- **The task**
Pick out each line in the material below that contains the word "left", and copy those lines.

[Short-answer chart tasks]
****************************************

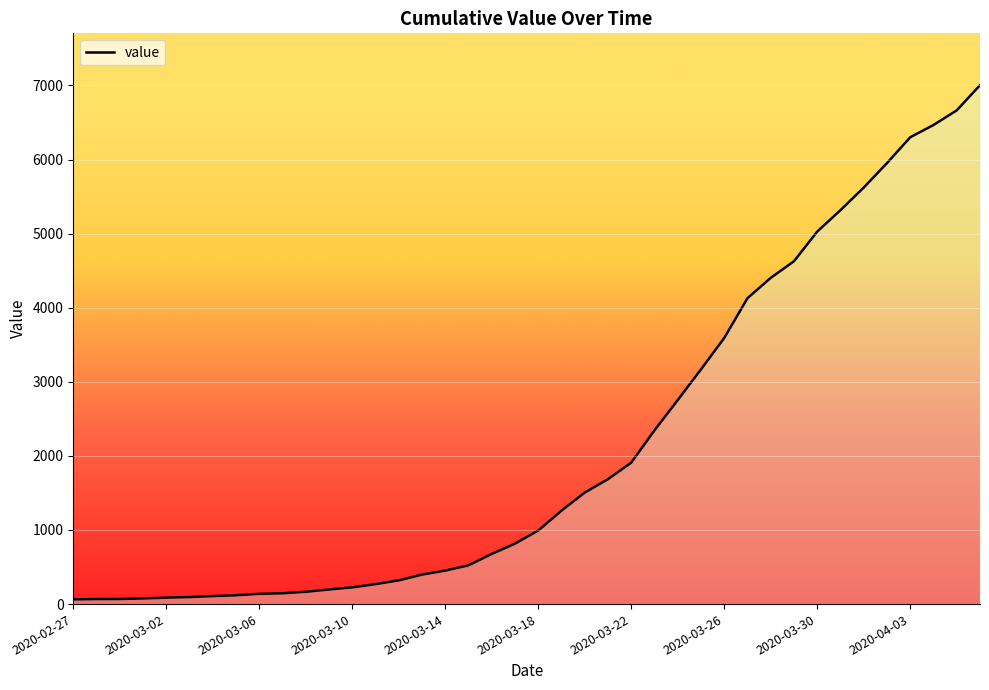

How many values are below 993?

20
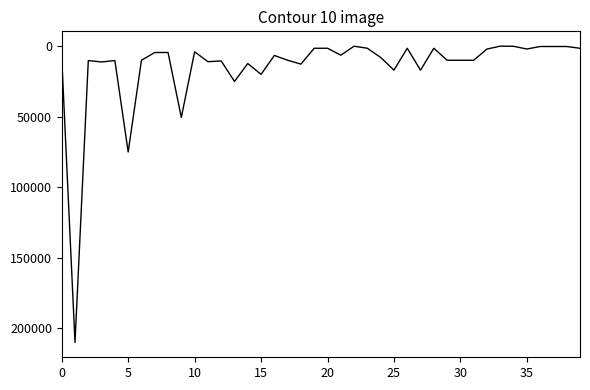

What is the difference between the maximum and minimum values?

210000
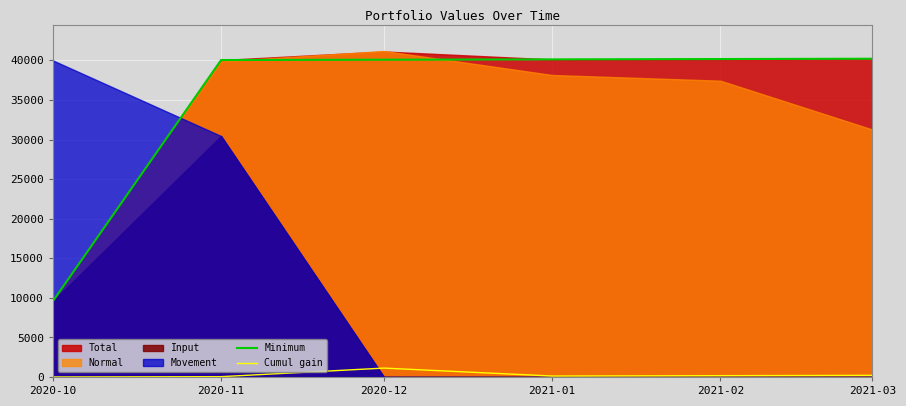

What position from the left is 2020-10?

1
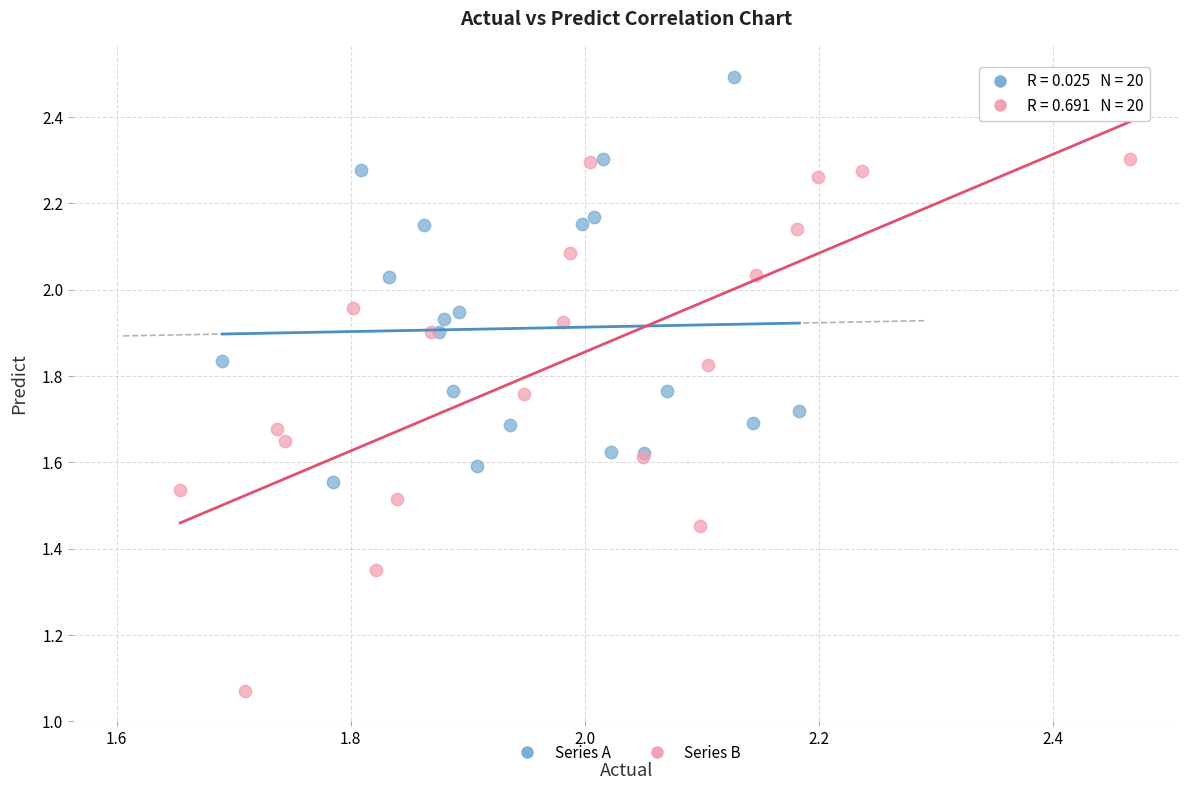

Which series has the largest Y range (max minus min)?

Series B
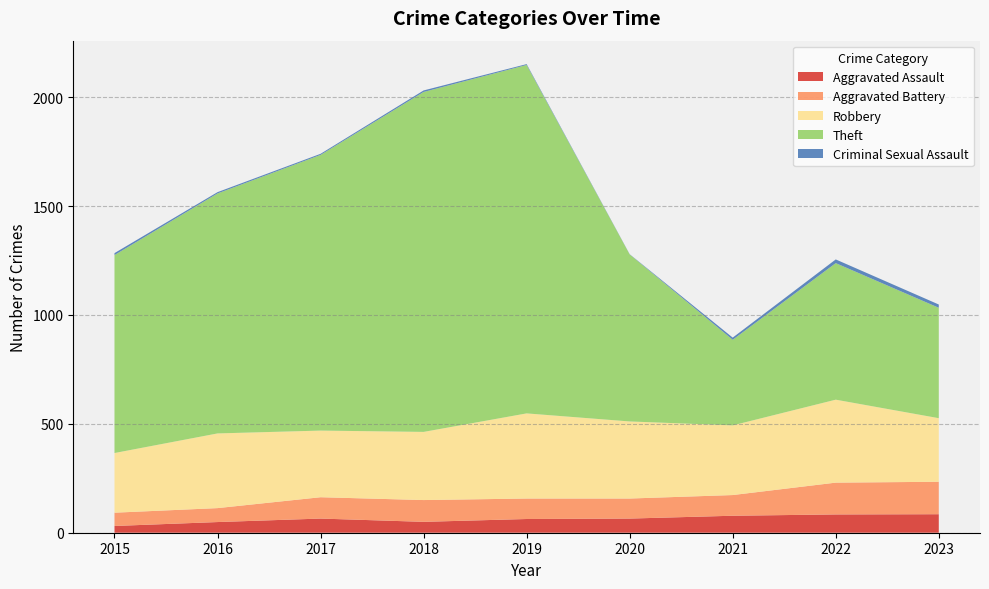

Reading left to right, extract all data points from this chart.

Aggravated Assault: 31	49	65	50	63	65	78	84	85
Aggravated Battery: 61	64	98	100	94	92	95	146	149
Robbery: 274	343	306	313	391	354	320	381	292
Theft: 909	1102	1266	1561	1600	767	393	627	507
Criminal Sexual Assault: 9	6	5	7	4	1	10	17	15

****************************************

- **The completed task**
What position from the left is 2020-10?
Reading left to right, extract all data points from this chart.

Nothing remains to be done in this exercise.